:: Your goal ::
Each line with the word "down" must appear in the answer, copied from the records.

:: Available records ::
☆ ☆ ☆ ☆
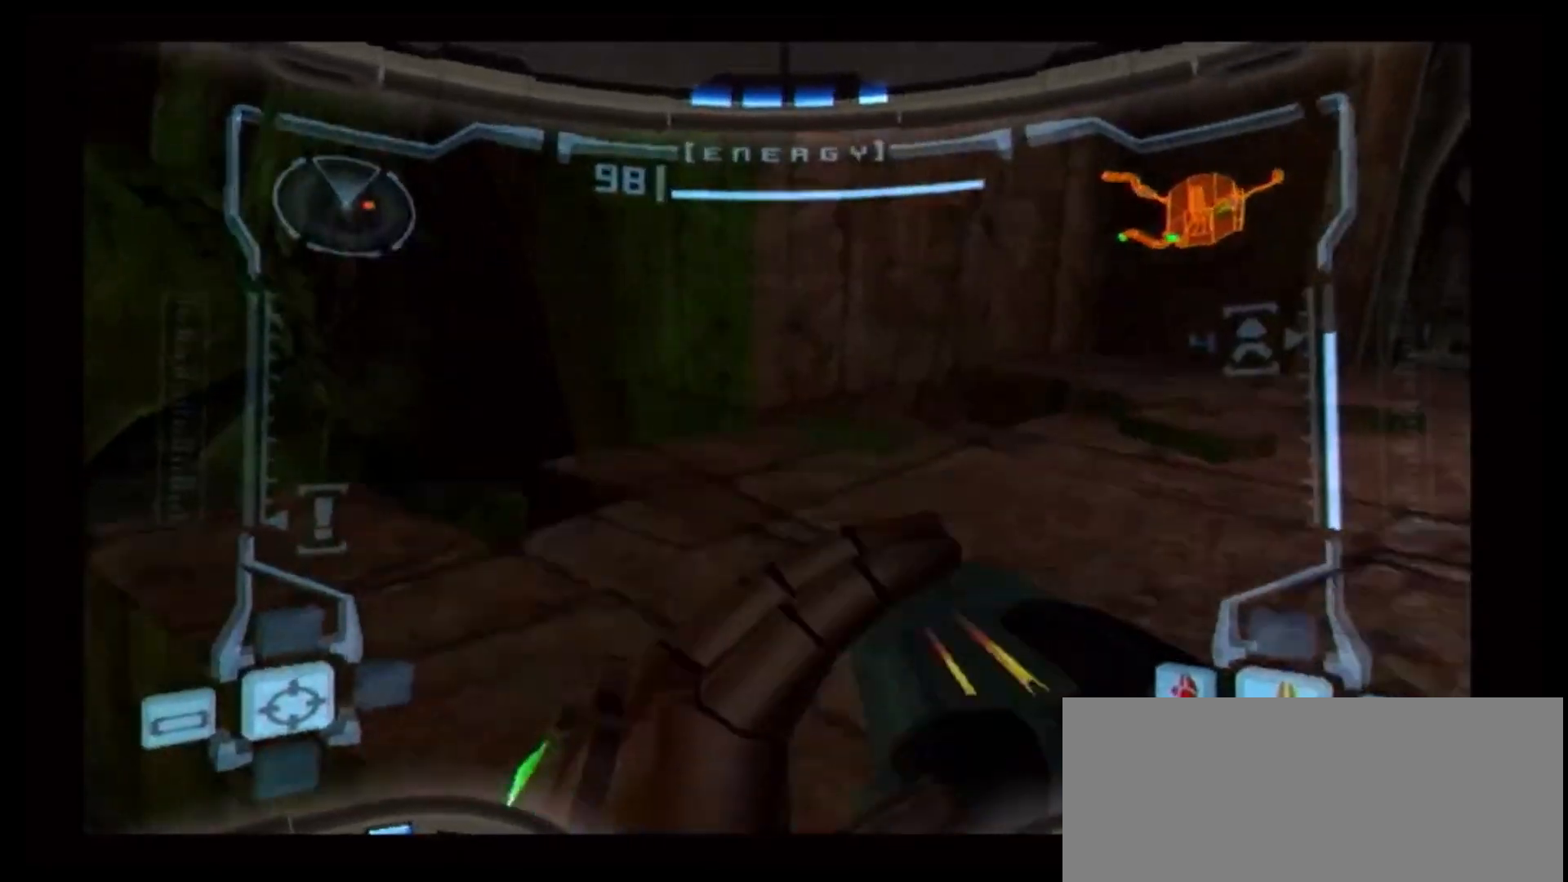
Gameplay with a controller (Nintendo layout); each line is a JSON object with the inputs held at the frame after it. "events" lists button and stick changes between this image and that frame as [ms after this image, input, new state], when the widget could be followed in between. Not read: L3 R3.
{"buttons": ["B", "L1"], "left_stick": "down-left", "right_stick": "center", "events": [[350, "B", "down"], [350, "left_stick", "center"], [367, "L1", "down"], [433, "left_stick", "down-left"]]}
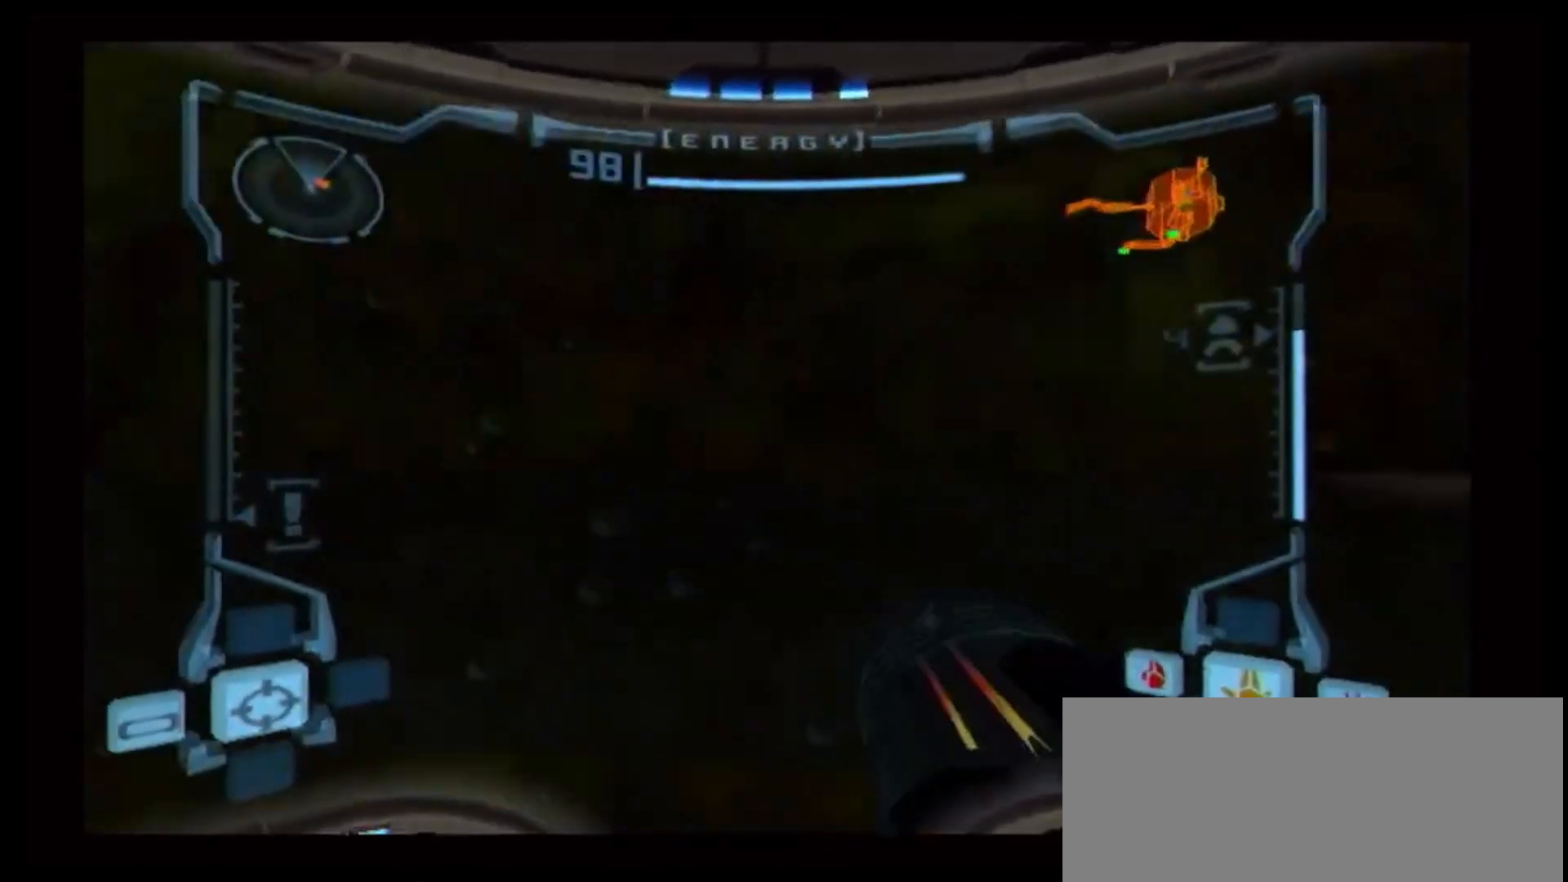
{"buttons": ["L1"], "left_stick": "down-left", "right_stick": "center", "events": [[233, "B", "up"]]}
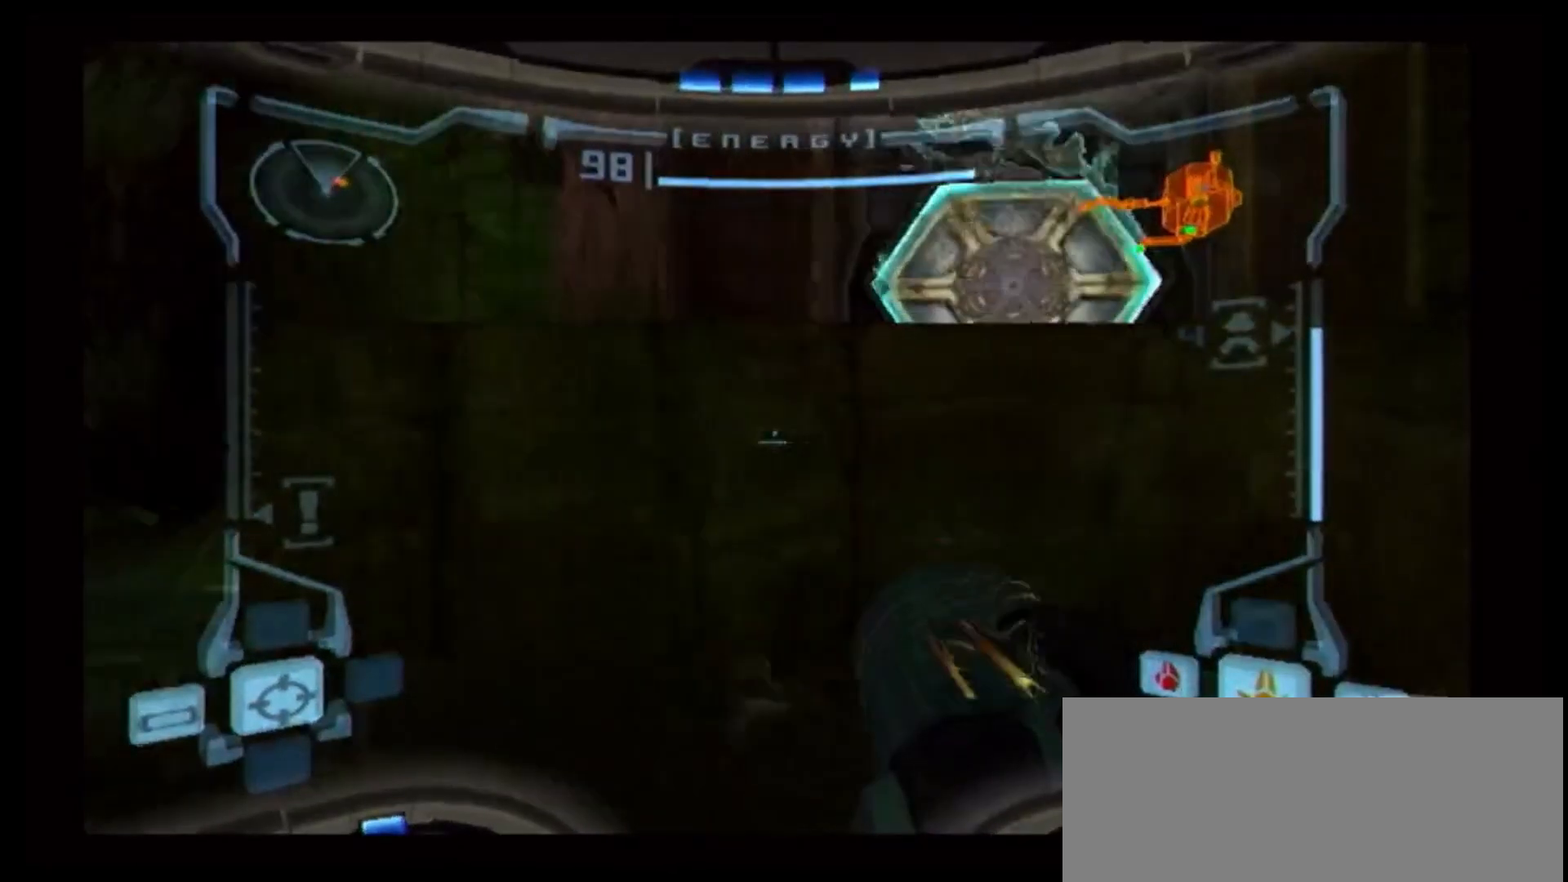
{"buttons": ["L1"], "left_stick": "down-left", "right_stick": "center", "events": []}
☆ ☆ ☆ ☆
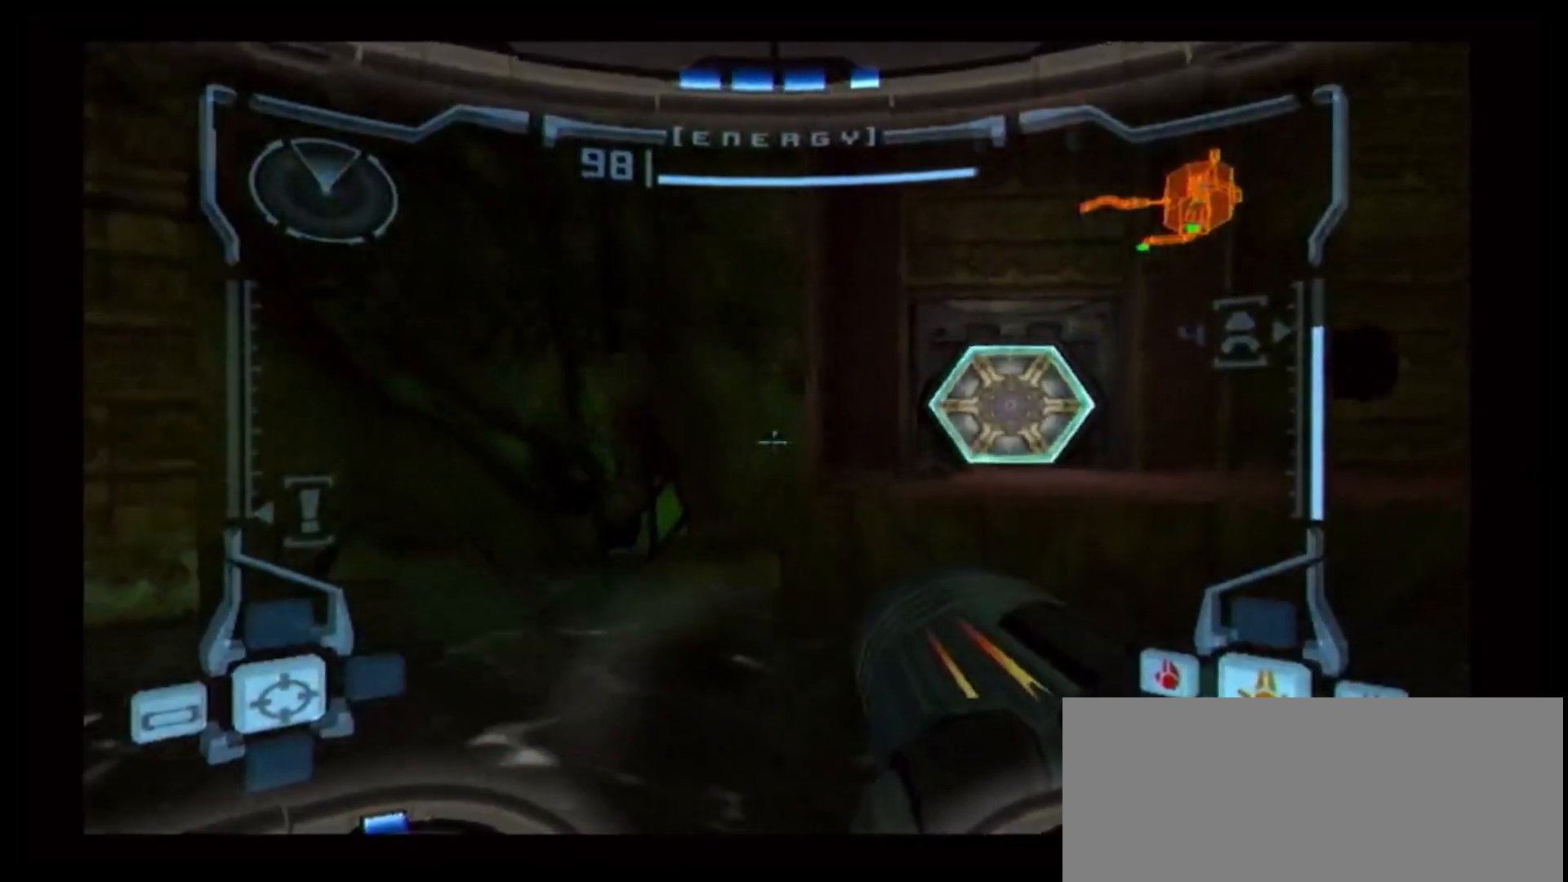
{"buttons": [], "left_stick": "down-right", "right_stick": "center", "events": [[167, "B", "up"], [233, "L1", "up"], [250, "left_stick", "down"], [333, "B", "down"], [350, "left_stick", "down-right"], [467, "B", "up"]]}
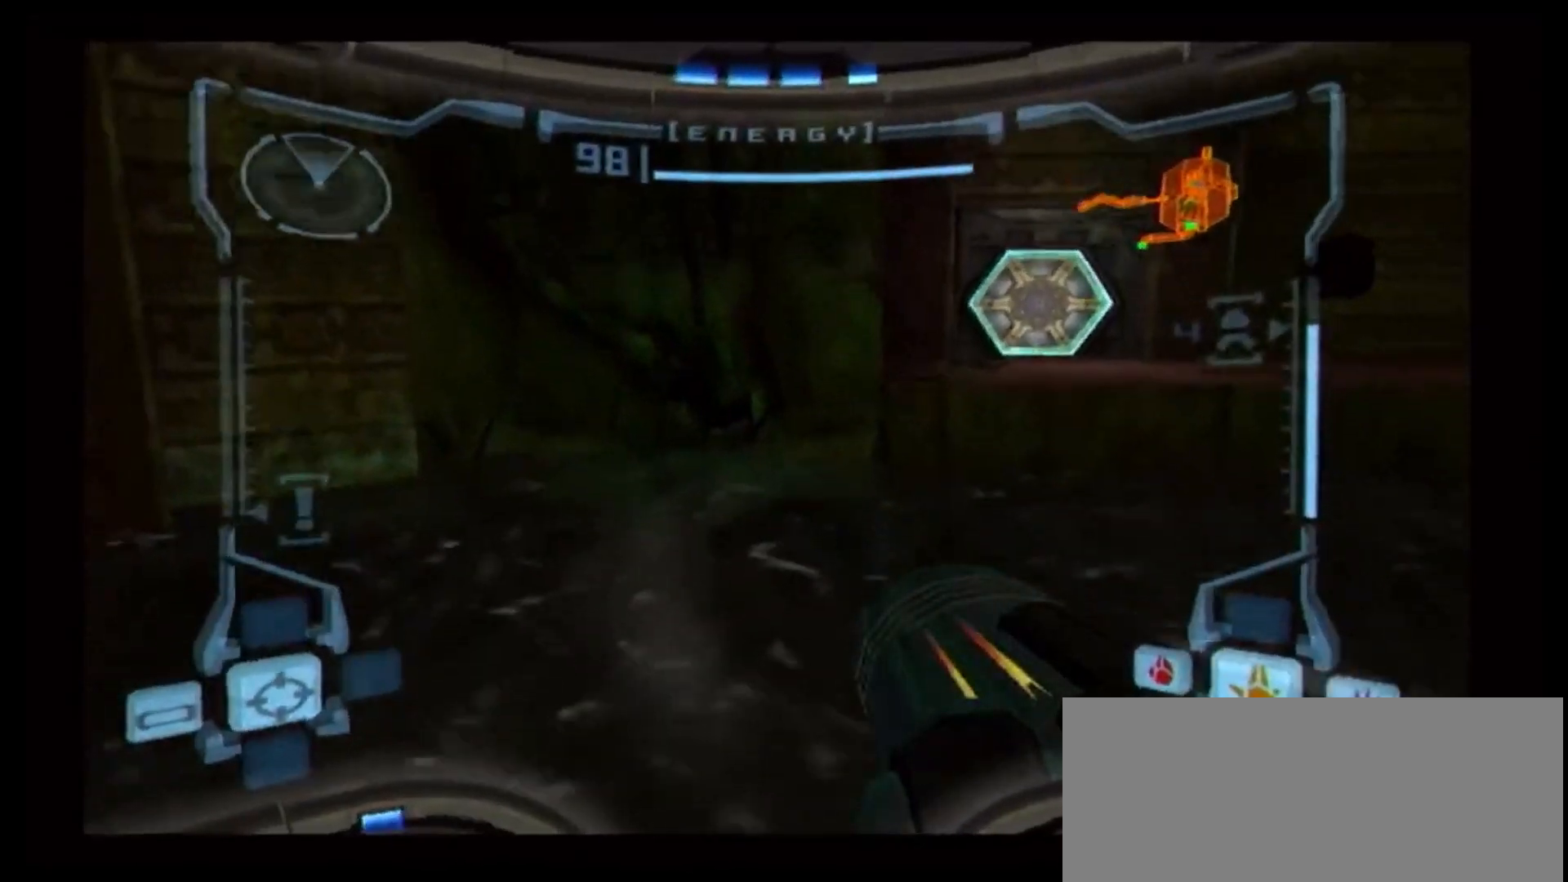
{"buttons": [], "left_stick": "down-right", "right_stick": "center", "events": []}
☆ ☆ ☆ ☆
:: Expected answer ::
{"buttons": ["B", "L1"], "left_stick": "down-left", "right_stick": "center", "events": [[350, "B", "down"], [350, "left_stick", "center"], [367, "L1", "down"], [433, "left_stick", "down-left"]]}
{"buttons": ["L1"], "left_stick": "down-left", "right_stick": "center", "events": [[233, "B", "up"]]}
{"buttons": ["L1"], "left_stick": "down-left", "right_stick": "center", "events": []}
{"buttons": [], "left_stick": "down-right", "right_stick": "center", "events": [[167, "B", "up"], [233, "L1", "up"], [250, "left_stick", "down"], [333, "B", "down"], [350, "left_stick", "down-right"], [467, "B", "up"]]}
{"buttons": [], "left_stick": "down-right", "right_stick": "center", "events": []}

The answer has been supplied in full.